Writing A Book

To know how to read the student is taught to write. To know how to write the student is taught to read. 

The basics of the stroke of a crayon, pencil or pen in our early years tells us how to properly begin the story. They start with the article ‘The’. 

‘The boy’ as the subject. 

‘The boy ran’ as the subject doing something, in this instance [always] going somewhere in a forward direction.

‘The boy ran home’ as the subject going somewhere thought to be pleasant. 

The students are asked to write a forward thought as well. Why is the boy going somewhere pleasant? Is he anticipating something? Yes, he is anticipating to play, to eat, to do whatever that kid is concerned with more so than the lesson. Or so one may think as we were kids once but never overanalyzing kid-like thoughts. 

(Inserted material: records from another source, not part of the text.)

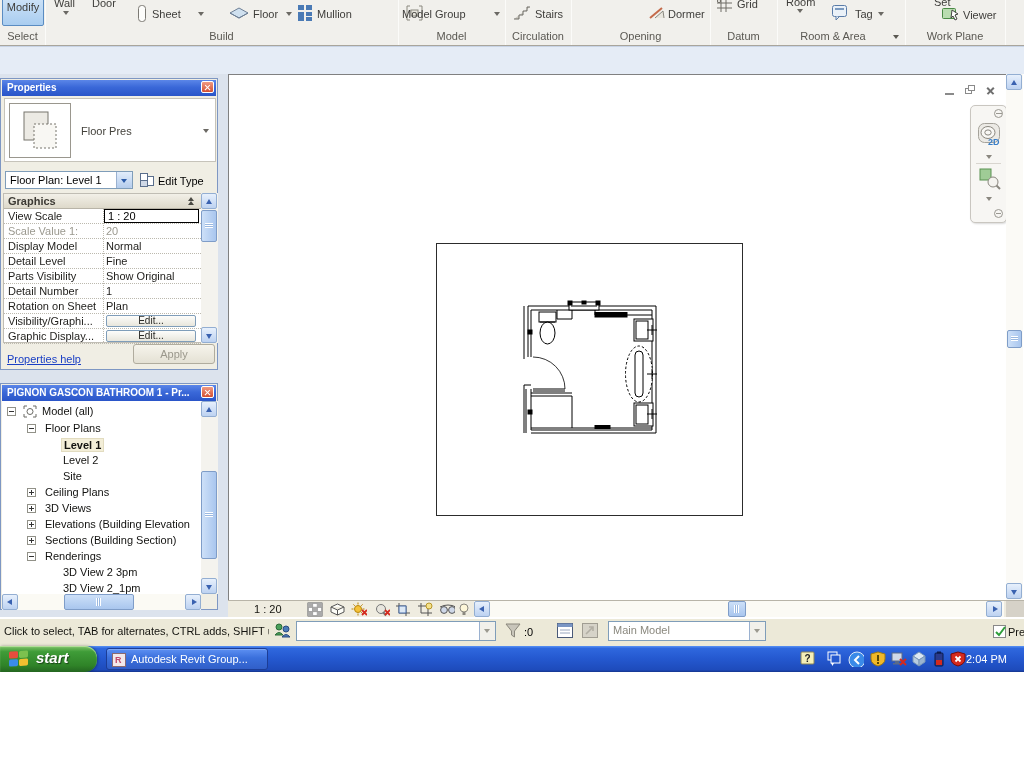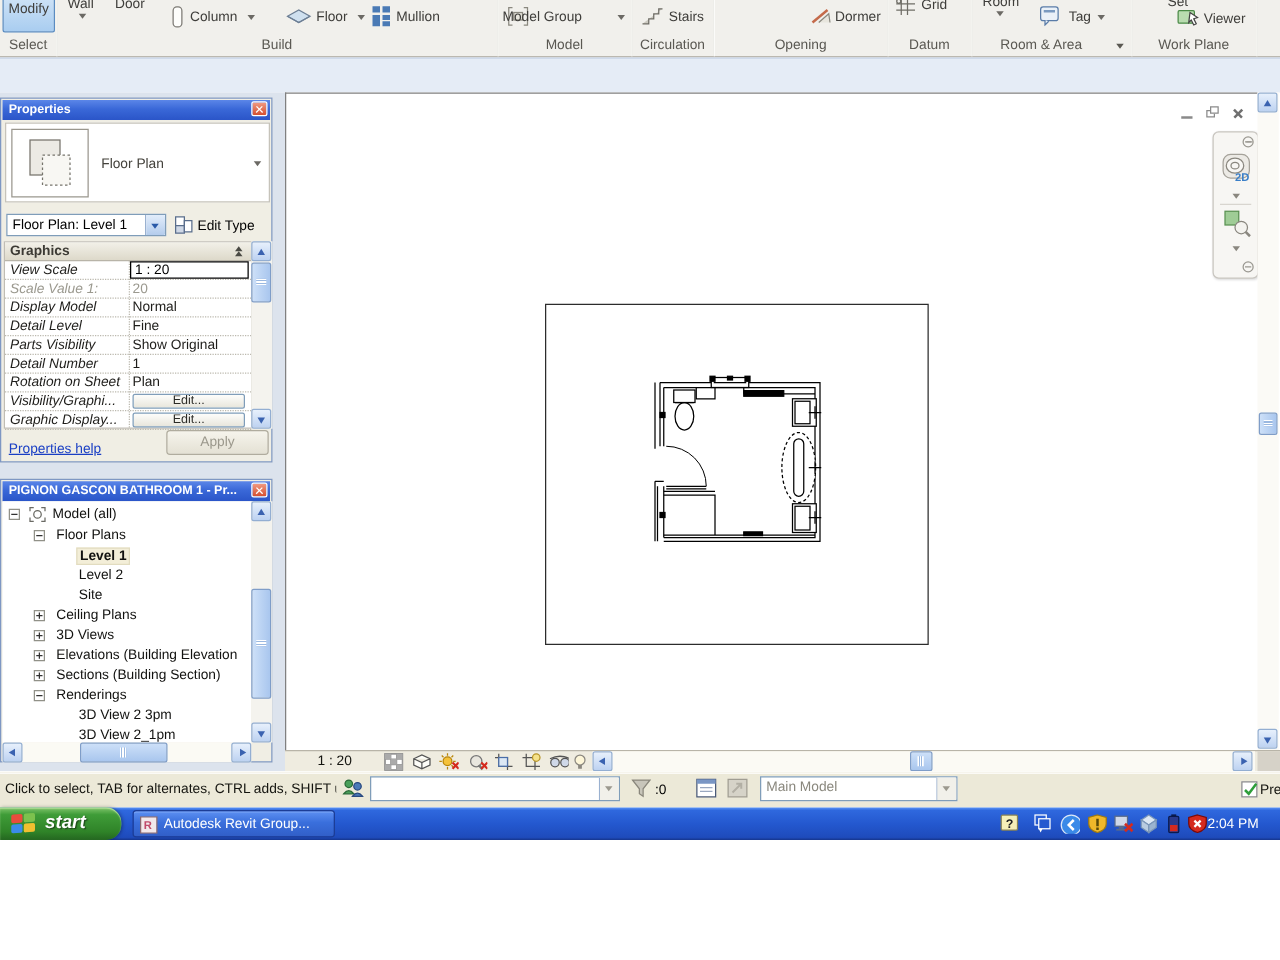--- a/index.html
+++ b/index.html
@@ -39,21 +39,21 @@
   .combo-arrow { position:absolute; right:0; top:0; bottom:0; width:16px; background:linear-gradient(180deg,#e2edfb,#b4ccec); border-left:1px solid #9ab1d0; border-radius:0 1px 1px 0; }
   .combo-arrow .tri-d { position:absolute; left:4px; top:7px; border-top-color:#2a5aa8; }
   .combo-arrow.disabled { background:#f1f0ea; }
   .combo-arrow.disabled .tri-d { border-top-color:#9b998f; }
   #prop-grid { position:absolute; left:2px; top:114px; width:199px; height:150px; background:#fff; border:1px solid #c0bdb4; }
   .grid-head { position:absolute; left:0; top:0; width:100%; height:15px; background:linear-gradient(180deg,#f2f0e8,#ddd9ca); border-bottom:1px solid #b8b4a8; font-size:11px; font-weight:bold; color:#3c3a34; padding:1px 0 0 4px; }
   .chev-up { position:absolute; right:6px; top:3px; width:7px; height:8px; }
   .chev-up::before,.chev-up::after { content:""; position:absolute; left:0; width:0; height:0; border-left:3.5px solid transparent; border-right:3.5px solid transparent; border-bottom:4px solid #4a4a44; }
   .chev-up::before{ top:0; } .chev-up::after{ top:4px; }
   .prow { position:absolute; left:0; width:197px; height:15px; border-bottom:1px dotted #bcb9ae; font-size:11px; }
-  .plabel { position:absolute; left:4px; top:1px; width:94px; white-space:nowrap; overflow:hidden; color:#1e1d1a;font-style:italic; }
+  .plabel { position:absolute; left:4px; top:1px; width:94px; white-space:nowrap; overflow:hidden; color:#1e1d1a; }
   .pvalue { position:absolute; left:102px; top:1px; width:92px; white-space:nowrap; overflow:hidden; color:#1e1d1a; }
   .pcol-div { position:absolute; left:99px; top:0; bottom:0; width:0; border-left:1px dotted #bcb9ae; }
   .prow.disabled .plabel,.prow.disabled .pvalue{ color:#9b998f; }
   .vs-box { position:absolute; left:100px; top:0; width:95px; height:14px; border:1px solid #000; background:#fff; padding:0 0 0 3px; font-size:11px; }
   .edit-btn { position:absolute; left:102px; top:1px; width:90px; height:12px; background:linear-gradient(180deg,#fdfdfb,#e8e6dc); border:1px solid #7f9db9; border-radius:2px; font-size:10px; text-align:center; line-height:10px; color:#2a2a26; }
   #props-footer a { color:#1a3fc4; font-size:11px; text-decoration:underline; }
   #apply-btn { position:absolute; left:132px; top:265px; width:82px; height:20px; background:linear-gradient(180deg,#f6f4ec,#e4e1d4); border:1px solid #b0ac9e; border-radius:3px; color:#9b988c; font-size:11px; text-align:center; line-height:18px; }
 
   
   .sb-v { position:absolute; width:17px; background:#f4f3ee; }
@@ -138,21 +138,21 @@
       <span class="rib-lbl" style="line-height:11px">Modify</span>
     </div>
 
     <div class="rib-lbl" style="left:54px;top:-3px">Wall</div>
     <span class="tri-d abs" style="left:63px;top:11px"></span>
     <div class="rib-lbl" style="left:92px;top:-3px">Door</div>
 
     <svg class="icon-svg" style="left:136px;top:4px" width="12" height="19">
         <rect x="2.5" y="1.5" width="7" height="16" rx="3" fill="#fdfdfb" stroke="#7c7a74"></rect>
       </svg>
-    <div class="rib-lbl" style="left:152px;top:8px">Column</div>
+    <div class="rib-lbl" style="left:152px;top:8px">Sheet</div>
     <span class="tri-d abs" style="left:198px;top:12px"></span>
 
     <svg class="icon-svg" style="left:228px;top:5px" width="22" height="16">
         <path d="M2,8 L11,3 L20,8 L11,13 Z" fill="#cfe0ef" stroke="#6d7f95"></path>
         <path d="M2,8 L11,13 L20,8" fill="none" stroke="#6d7f95"></path>
       </svg>
     <div class="rib-lbl" style="left:253px;top:8px">Floor</div>
     <span class="tri-d abs" style="left:286px;top:12px"></span>
 
     <svg class="icon-svg" style="left:297px;top:4px" width="17" height="18">
@@ -230,21 +230,21 @@
         <span class="xicon"></span>
       </div>
 
     <div id="type-selector">
       <div id="type-preview">
         <svg width="60" height="53">
           <rect x="14" y="8" width="24" height="28" fill="#eceae4" stroke="#76746c"></rect>
           <rect x="24" y="20" width="22" height="24" fill="#f8f7f3" stroke="#76746c" stroke-dasharray="2,2"></rect>
         </svg>
       </div>
-      <span class="abs" style="left:76px;top:26px;font-size:11px;color:#44423c">Floor Plan</span>
+      <span class="abs" style="left:76px;top:26px;font-size:11px;color:#44423c">Floor Pres</span>
       <span class="tri-d abs" style="left:198px;top:30px"></span>
     </div>
 
     <div class="combo" style="left:4px;top:92px;width:128px;height:18px">
       <span class="ctext" style="right:18px">Floor Plan: Level 1</span>
       <span class="combo-arrow">
           <span class="tri-d"></span>
         </span>
     </div>
     <svg class="abs" style="left:138px;top:93px" width="16" height="16">

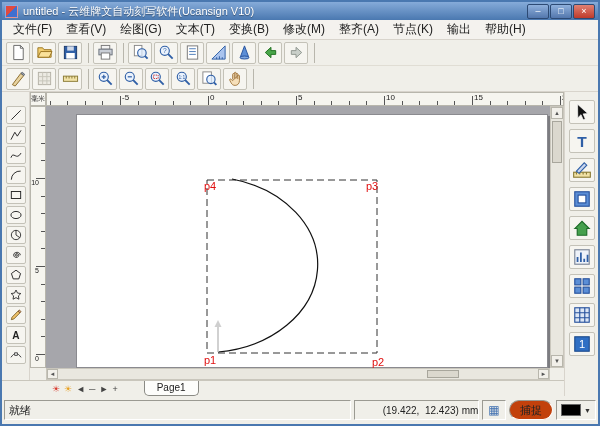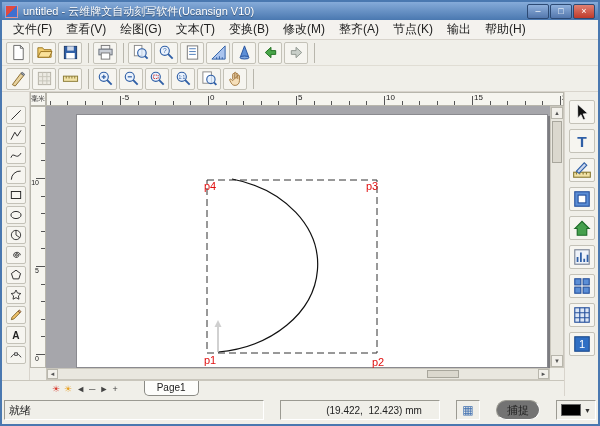--- a/index.html
+++ b/index.html
@@ -75,27 +75,27 @@
   .right-tools .tbtn svg{width:20px;height:20px;}
   
   .pagebar{position:absolute;left:0;top:378px;width:562px;height:16px;background:#f0efe9;
     border-top:1px solid #c9c6bc;display:flex;align-items:center;padding-left:50px;
     box-sizing:border-box;font-size:10px;}
   .pb-icon{margin-right:4px;font-size:9px;line-height:14px;}
   .tab{margin-left:22px;padding:0 12px;height:14px;line-height:13px;background:#fdfdfb;
     border:1px solid #8a8a84;border-top:none;border-radius:0 0 5px 5px;font-size:10px;}
   
   .statusbar{position:absolute;left:0;top:394px;width:596px;height:28px;background:#f0efe9;
-    display:flex;align-items:center;padding:0 2px;box-sizing:border-box;gap:16px;font-size:11px;}
+    display:flex;align-items:center;padding:0 2px;box-sizing:border-box;gap:3px;font-size:11px;}
   .spanel{height:20px;display:flex;align-items:center;justify-content:center;box-sizing:border-box;
     border:1px solid;border-color:#9b9a92 #ffffff #ffffff #9b9a92;background:#f0efe9;padding:0 4px;}
   .ready{flex:1;justify-content:flex-start;}
-  .coords{width:160px;font-size:10px;white-space:pre;padding-left:32px;}
+  .coords{width:125px;font-size:10px;white-space:pre;padding-left:32px;}
   .gicon{width:24px;color:#3f6fb0;font-size:12px;}
-  .snap{width:44px;background:#737373;border-radius:10px;}
+  .snap{width:44px;background:#c2410c;border-radius:10px;}
   .colorsel{width:40px;gap:3px;}
   .swatch{width:18px;height:10px;background:#000;border:1px solid #666;}
   .dd{font-size:7px;color:#333;}
   .fill{width:60px;font-size:10px;}
 </style>
 </head>
 <body>
 
 <div class="window">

That’s the basic of how to write stories, and we continued to write stories that way until told otherwise. Or until told that the subject is someone else imagined. 
I’m typing this, rather, to explain my short trip to the bookstore. There I go to scan thoughts, phrases and ideas to soak in and to practice on my own. As well as I’m there I am always to read the preface, introduction or the very first chapter or sentence of the first or second paragraph of a thought. In those ‘firsts’ I gather the subject that the writer is to expound upon. As well, how the writer introduces the subject. 

I have come across that great stories or stories that are to mimic those that are great-it’s alright the first article ‘The’ was writen once before in billions of writings-begin either with a scene doing something or a person or thing doing something within the scene. 

For instance, the scene set in the time of marshes, raindrops left on the petals over night and fog is telling the story of a fantasy, of a crime or of horror. Some great writers write this scene to tell something about nature. What is its overall significance to the subject, the plot, or even the conclusion? Does this scene have meaning or is it simply the beginning? That all depends on how the writer describes the scene and how the writer writes-specific or overly detailed. Most importantly how well the writer may write.

The second instance being that the subject is either thinking, speaking, or the writer is speaking of the subject. Toni Morrison writes a poetic version of the writer speaking of the subject’s scene and viewpoint. Others like George R.R. Martin may write of a fantasy subject thinking then to explain why that subject thinks that way. Who knows what a ‘warg’ is and may do besides him? It’s the way in which the writer describes the subject that may captivate the audience to read more. 

The ability to imagine too, to identify with the subject or scene allows the reader to continue reading.

There requires no sophistication in word choice as the Victorian writers. There requires no complexities in sentencing structures, just the ability to connect with the reader. The ability to describe in a way that captivates your audience. 

The story simply has to be interesting to the imagination, intriguing to the mind.